Problem. Copy every entry below exactly as it appears, leaving out the images.
--------------------------------
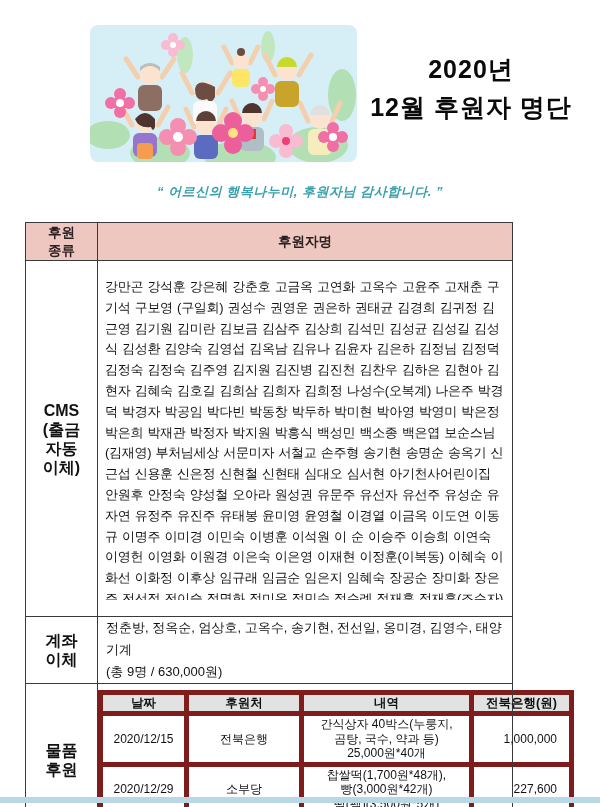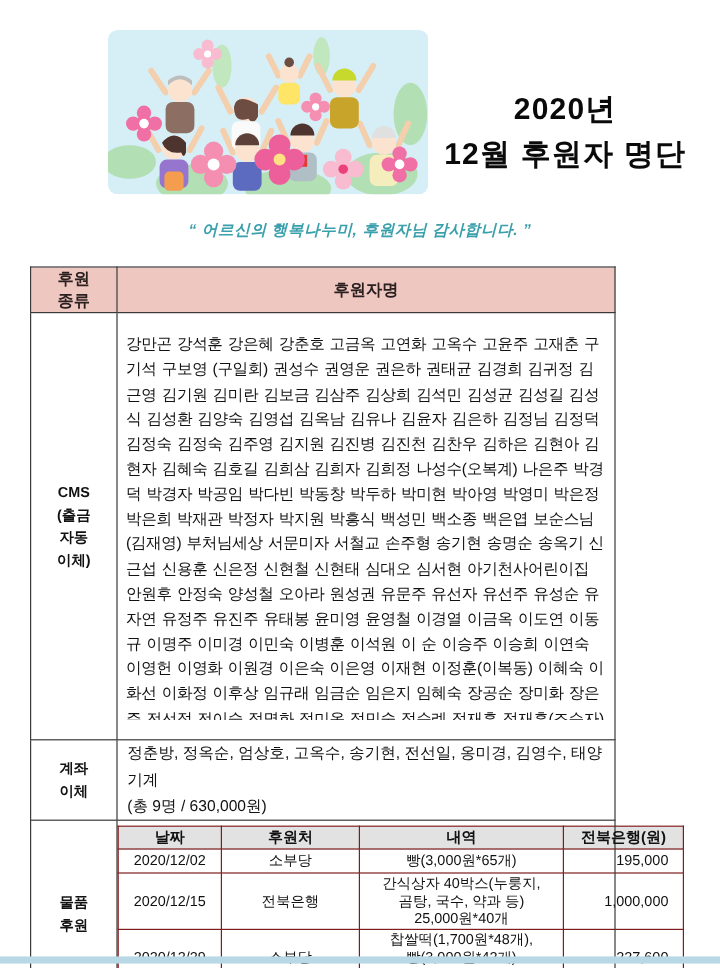--- a/index.html
+++ b/index.html
@@ -12,21 +12,21 @@
     overflow: hidden;
   }
   .illustration {
     position: absolute; left: 90px; top: 25px;
     width: 267px; height: 137px;
     border-radius: 8px; overflow: hidden;
   }
   .title-block {
     position: absolute; left: 348px; top: 50px; width: 246px;
     text-align: center; font-weight: bold; color: #0a0a0a;
-    font-size: 25px; letter-spacing: 1px; line-height: 38px; margin-top: 22px;
+    font-size: 25px; letter-spacing: 1px; line-height: 38px;
   }
   .quote {
     position: absolute; left: 0; top: 183px; width: 600px;
     text-align: center; font-weight: bold; font-style: italic;
     font-size: 13px; color: #3aa0ab; letter-spacing: 0.5px;
   }
   table.donor-table {
     position: absolute; left: 25px; top: 222px; width: 488px;
     border-collapse: collapse; table-layout: fixed;
   }
@@ -35,40 +35,40 @@
     border: 1.5px solid #3a3a3a;
     vertical-align: middle;
   }
   .col-type { width: 72px; }
   .hdr-cell {
     background: #efc7c1; font-weight: bold; font-size: 13.5px;
     text-align: center; white-space: pre-line; line-height: 18px;
     height: 38px; color: #2b2020;
   }
   .type-cell {
-    font-weight: bold; font-size: 12px; text-align: center;
+    font-weight: bold; font-size: 16px; text-align: center;
     white-space: pre-line; line-height: 19px; background:#fff;
   }
   .cms-row { height: 333px; }
   .names-cell { vertical-align: top; padding: 16px 7px; }
   .cms-names {
     font-size: 13px; line-height: 20.8px; letter-spacing: -0.3px;
     height: 323px; overflow: hidden; text-align: left; word-spacing: 1px;
   }
   .bank-row { height: 55px; }
   .bank-cell { vertical-align: top; padding: 0 8px; }
   .bank-names, .bank-total { font-size: 13px; line-height: 22px; }
   .goods-row { height: 153px; }
   .goods-cell { vertical-align: top; padding: 0; }
   table.inner-table {
     border-collapse: collapse; table-layout: fixed;
     width: 471px; margin: 4px 0 0 0;
   }
   table.inner-table th, table.inner-table td {
-    border: 1px solid #7f1d1d; font-size: 12px; text-align: center;
+    border: 5px solid #7f1d1d; font-size: 12px; text-align: center;
     padding: 1px 3px; line-height: 14.5px;
   }
   table.inner-table th {
     background: #e2e2e2; font-weight: bold; height: 19px; font-size: 12.5px;
   }
   .ic-date { width: 86px; } .ic-src { width: 115px; }
   .ic-detail { width: 170px; } .ic-amt { width: 100px; }
   .detail-cell { white-space: pre-line; }
   .amt-cell { text-align: right !important; padding-right: 12px !important; }
   .r1 { height: 20px; } .r2 { height: 47px; } .r3 { height: 47px; }
@@ -238,26 +238,20 @@
       <td class="type-cell">물품
 후원</td>
       <td class="goods-cell">
         <table class="inner-table">
           <tbody>
             <tr>
               <th class="ic-date">날짜</th>
               <th class="ic-src">후원처</th>
               <th class="ic-detail">내역</th>
               <th class="ic-amt">전북은행(원)</th>
-            </tr>
-            <tr class="r1">
-              <td>2020/12/02</td>
-              <td>소부당</td>
-              <td class="detail-cell">빵(3,000원*65개)</td>
-              <td class="amt-cell">195,000</td>
             </tr>
             <tr class="r2">
               <td>2020/12/15</td>
               <td>전북은행</td>
               <td class="detail-cell">간식상자 40박스(누룽지,
 곰탕, 국수, 약과 등)
 25,000원*40개</td>
               <td class="amt-cell">1,000,000</td>
             </tr>
             <tr class="r3">

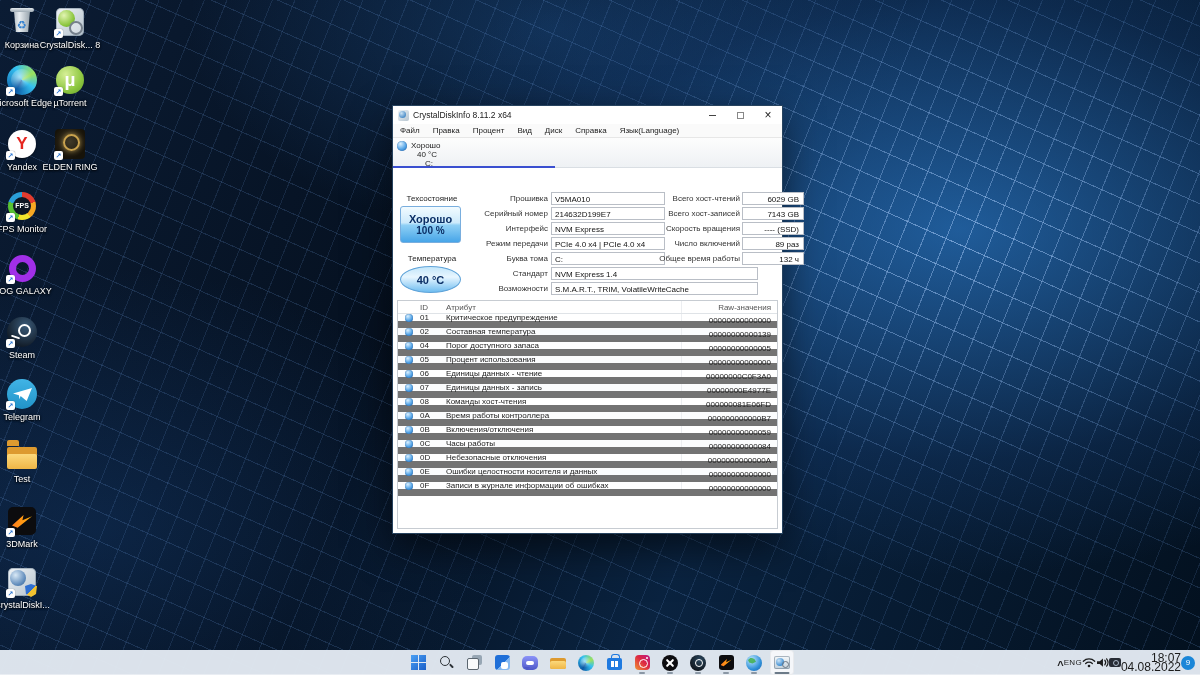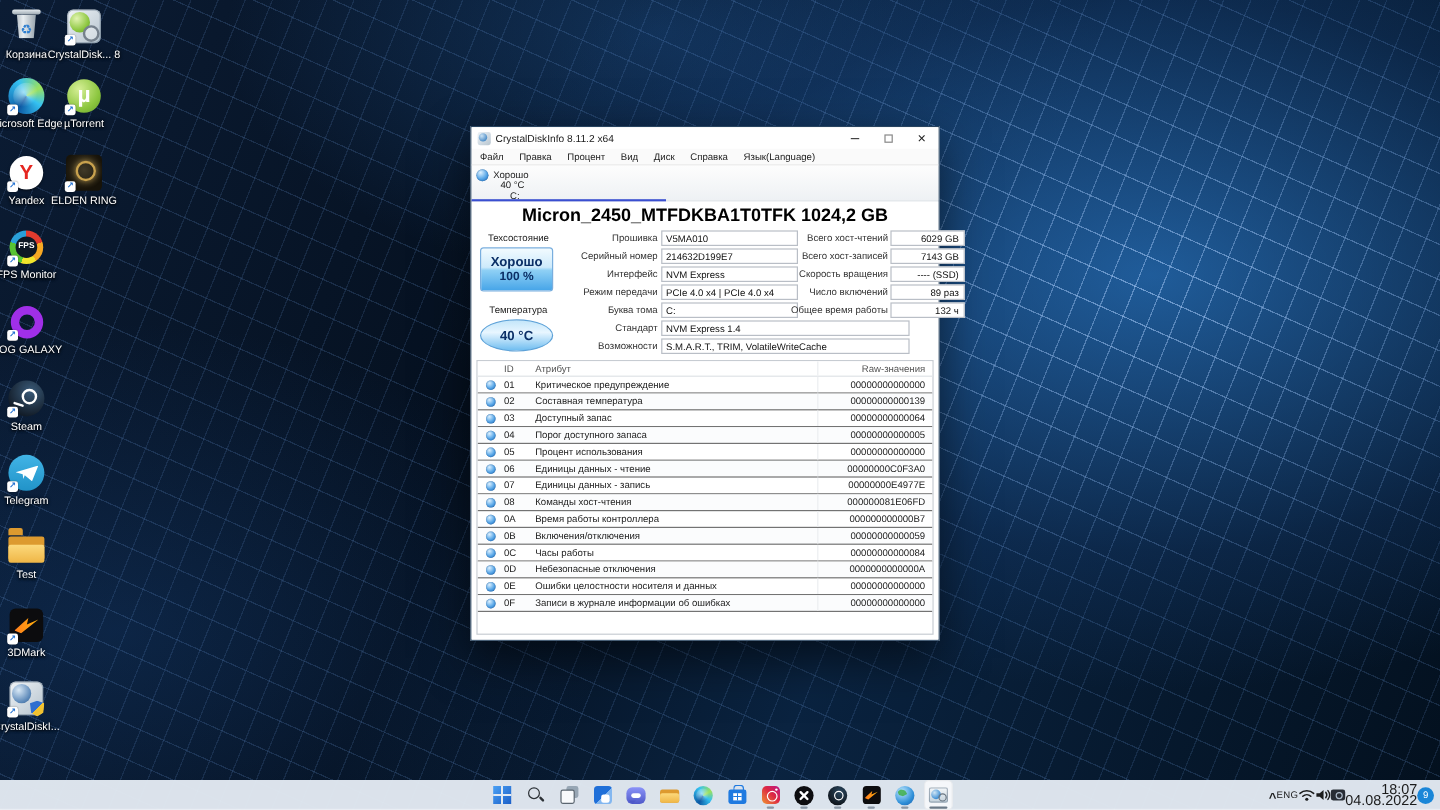--- a/index.html
+++ b/index.html
@@ -150,21 +150,21 @@
           font-size:8px; line-height:11px; padding:1px 0 0 3px; white-space:nowrap; overflow:hidden; }
   .mrow { left:60px; width:212px; }
   .mrow .flabel { right:117px; }
   .mrow .fbox { left:98px; width:114px; }
   .mrow.wide .fbox { width:207px; }
   .rrow { left:240px; width:171px; }
   .rrow .flabel { right:64px; }
   .rrow .fbox { left:109px; width:62px; text-align:right; padding-right:4px; }
 
   .smart { position:absolute; left:4px; right:4px; top:132px; bottom:4px; border:1px solid #c7ccd2; background:#fff; overflow:hidden; }
-  .srow { display:flex; height:14px; align-items:center; border-bottom:1px solid #737373; font-size:8px; color:#222; }
+  .srow { display:flex; height:14px; align-items:center; border-bottom:7px solid #737373; font-size:8px; color:#222; }
   .srow:nth-child(odd):not(.shead) { background:#fbfcfd; }
   .shead { height:13px; color:#555; border-bottom:1px solid #dfe3e7; background:#fff; }
   .c-dot { width:22px; display:flex; justify-content:center; }
   .c-dot .sph { width:8px; height:8px; }
   .c-id { width:26px; }
   .c-attr { flex:1; }
   .c-raw { width:96px; text-align:right; padding-right:6px; border-left:1px solid #eceef1; align-self:stretch; line-height:14px; }
   .shead .c-raw { line-height:13px; }
 
   
@@ -373,21 +373,20 @@
     <div class="tabstrip">
       <div class="disk-tab">
         <span class="sph"></span>
         <span class="dt-status">Хорошо</span>
         <span class="dt-temp">40 °C</span>
         <span class="dt-letter">C:</span>
       </div>
       <span class="tab-underline"></span>
     </div>
     <div class="content">
-      <div class="drive-title">Micron_2450_MTFDKBA1T0TFK 1024,2 GB</div>
 
       <div class="hlabel" style="top:26px">Техсостояние</div>
       <div class="health-btn">
         <span class="health-status">Хорошо</span>
         <span class="health-pct">100 %</span>
       </div>
       <div class="hlabel" style="top:86px">Температура</div>
       <div class="temp-oval">
         <span class="temp-val">40 °C</span>
       </div>
@@ -457,28 +456,20 @@
           <span class="c-attr">Критическое предупреждение</span>
           <span class="c-raw">00000000000000</span>
         </div>
         <div class="srow">
           <span class="c-dot">
               <i class="sph"></i>
             </span>
           <span class="c-id">02</span>
           <span class="c-attr">Составная температура</span>
           <span class="c-raw">00000000000139</span>
-        </div>
-        <div class="srow">
-          <span class="c-dot">
-              <i class="sph"></i>
-            </span>
-          <span class="c-id">03</span>
-          <span class="c-attr">Доступный запас</span>
-          <span class="c-raw">00000000000064</span>
         </div>
         <div class="srow">
           <span class="c-dot">
               <i class="sph"></i>
             </span>
           <span class="c-id">04</span>
           <span class="c-attr">Порог доступного запаса</span>
           <span class="c-raw">00000000000005</span>
         </div>
         <div class="srow">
--------------------------------
Exercise response.
--- a/index.html
+++ b/index.html
@@ -12,21 +12,21 @@
     overflow: hidden;
   }
   .illustration {
     position: absolute; left: 90px; top: 25px;
     width: 267px; height: 137px;
     border-radius: 8px; overflow: hidden;
   }
   .title-block {
     position: absolute; left: 348px; top: 50px; width: 246px;
     text-align: center; font-weight: bold; color: #0a0a0a;
-    font-size: 25px; letter-spacing: 1px; line-height: 38px; margin-top: 22px;
+    font-size: 25px; letter-spacing: 1px; line-height: 38px;
   }
   .quote {
     position: absolute; left: 0; top: 183px; width: 600px;
     text-align: center; font-weight: bold; font-style: italic;
     font-size: 13px; color: #3aa0ab; letter-spacing: 0.5px;
   }
   table.donor-table {
     position: absolute; left: 25px; top: 222px; width: 488px;
     border-collapse: collapse; table-layout: fixed;
   }
@@ -35,40 +35,40 @@
     border: 1.5px solid #3a3a3a;
     vertical-align: middle;
   }
   .col-type { width: 72px; }
   .hdr-cell {
     background: #efc7c1; font-weight: bold; font-size: 13.5px;
     text-align: center; white-space: pre-line; line-height: 18px;
     height: 38px; color: #2b2020;
   }
   .type-cell {
-    font-weight: bold; font-size: 12px; text-align: center;
+    font-weight: bold; font-size: 16px; text-align: center;
     white-space: pre-line; line-height: 19px; background:#fff;
   }
   .cms-row { height: 333px; }
   .names-cell { vertical-align: top; padding: 16px 7px; }
   .cms-names {
     font-size: 13px; line-height: 20.8px; letter-spacing: -0.3px;
     height: 323px; overflow: hidden; text-align: left; word-spacing: 1px;
   }
   .bank-row { height: 55px; }
   .bank-cell { vertical-align: top; padding: 0 8px; }
   .bank-names, .bank-total { font-size: 13px; line-height: 22px; }
   .goods-row { height: 153px; }
   .goods-cell { vertical-align: top; padding: 0; }
   table.inner-table {
     border-collapse: collapse; table-layout: fixed;
     width: 471px; margin: 4px 0 0 0;
   }
   table.inner-table th, table.inner-table td {
-    border: 1px solid #7f1d1d; font-size: 12px; text-align: center;
+    border: 5px solid #7f1d1d; font-size: 12px; text-align: center;
     padding: 1px 3px; line-height: 14.5px;
   }
   table.inner-table th {
     background: #e2e2e2; font-weight: bold; height: 19px; font-size: 12.5px;
   }
   .ic-date { width: 86px; } .ic-src { width: 115px; }
   .ic-detail { width: 170px; } .ic-amt { width: 100px; }
   .detail-cell { white-space: pre-line; }
   .amt-cell { text-align: right !important; padding-right: 12px !important; }
   .r1 { height: 20px; } .r2 { height: 47px; } .r3 { height: 47px; }
@@ -238,26 +238,20 @@
       <td class="type-cell">물품
 후원</td>
       <td class="goods-cell">
         <table class="inner-table">
           <tbody>
             <tr>
               <th class="ic-date">날짜</th>
               <th class="ic-src">후원처</th>
               <th class="ic-detail">내역</th>
               <th class="ic-amt">전북은행(원)</th>
-            </tr>
-            <tr class="r1">
-              <td>2020/12/02</td>
-              <td>소부당</td>
-              <td class="detail-cell">빵(3,000원*65개)</td>
-              <td class="amt-cell">195,000</td>
             </tr>
             <tr class="r2">
               <td>2020/12/15</td>
               <td>전북은행</td>
               <td class="detail-cell">간식상자 40박스(누룽지,
 곰탕, 국수, 약과 등)
 25,000원*40개</td>
               <td class="amt-cell">1,000,000</td>
             </tr>
             <tr class="r3">

--- a/index.html
+++ b/index.html
@@ -150,21 +150,21 @@
           font-size:8px; line-height:11px; padding:1px 0 0 3px; white-space:nowrap; overflow:hidden; }
   .mrow { left:60px; width:212px; }
   .mrow .flabel { right:117px; }
   .mrow .fbox { left:98px; width:114px; }
   .mrow.wide .fbox { width:207px; }
   .rrow { left:240px; width:171px; }
   .rrow .flabel { right:64px; }
   .rrow .fbox { left:109px; width:62px; text-align:right; padding-right:4px; }
 
   .smart { position:absolute; left:4px; right:4px; top:132px; bottom:4px; border:1px solid #c7ccd2; background:#fff; overflow:hidden; }
-  .srow { display:flex; height:14px; align-items:center; border-bottom:1px solid #737373; font-size:8px; color:#222; }
+  .srow { display:flex; height:14px; align-items:center; border-bottom:7px solid #737373; font-size:8px; color:#222; }
   .srow:nth-child(odd):not(.shead) { background:#fbfcfd; }
   .shead { height:13px; color:#555; border-bottom:1px solid #dfe3e7; background:#fff; }
   .c-dot { width:22px; display:flex; justify-content:center; }
   .c-dot .sph { width:8px; height:8px; }
   .c-id { width:26px; }
   .c-attr { flex:1; }
   .c-raw { width:96px; text-align:right; padding-right:6px; border-left:1px solid #eceef1; align-self:stretch; line-height:14px; }
   .shead .c-raw { line-height:13px; }
 
   
@@ -373,21 +373,20 @@
     <div class="tabstrip">
       <div class="disk-tab">
         <span class="sph"></span>
         <span class="dt-status">Хорошо</span>
         <span class="dt-temp">40 °C</span>
         <span class="dt-letter">C:</span>
       </div>
       <span class="tab-underline"></span>
     </div>
     <div class="content">
-      <div class="drive-title">Micron_2450_MTFDKBA1T0TFK 1024,2 GB</div>
 
       <div class="hlabel" style="top:26px">Техсостояние</div>
       <div class="health-btn">
         <span class="health-status">Хорошо</span>
         <span class="health-pct">100 %</span>
       </div>
       <div class="hlabel" style="top:86px">Температура</div>
       <div class="temp-oval">
         <span class="temp-val">40 °C</span>
       </div>
@@ -457,28 +456,20 @@
           <span class="c-attr">Критическое предупреждение</span>
           <span class="c-raw">00000000000000</span>
         </div>
         <div class="srow">
           <span class="c-dot">
               <i class="sph"></i>
             </span>
           <span class="c-id">02</span>
           <span class="c-attr">Составная температура</span>
           <span class="c-raw">00000000000139</span>
-        </div>
-        <div class="srow">
-          <span class="c-dot">
-              <i class="sph"></i>
-            </span>
-          <span class="c-id">03</span>
-          <span class="c-attr">Доступный запас</span>
-          <span class="c-raw">00000000000064</span>
         </div>
         <div class="srow">
           <span class="c-dot">
               <i class="sph"></i>
             </span>
           <span class="c-id">04</span>
           <span class="c-attr">Порог доступного запаса</span>
           <span class="c-raw">00000000000005</span>
         </div>
         <div class="srow">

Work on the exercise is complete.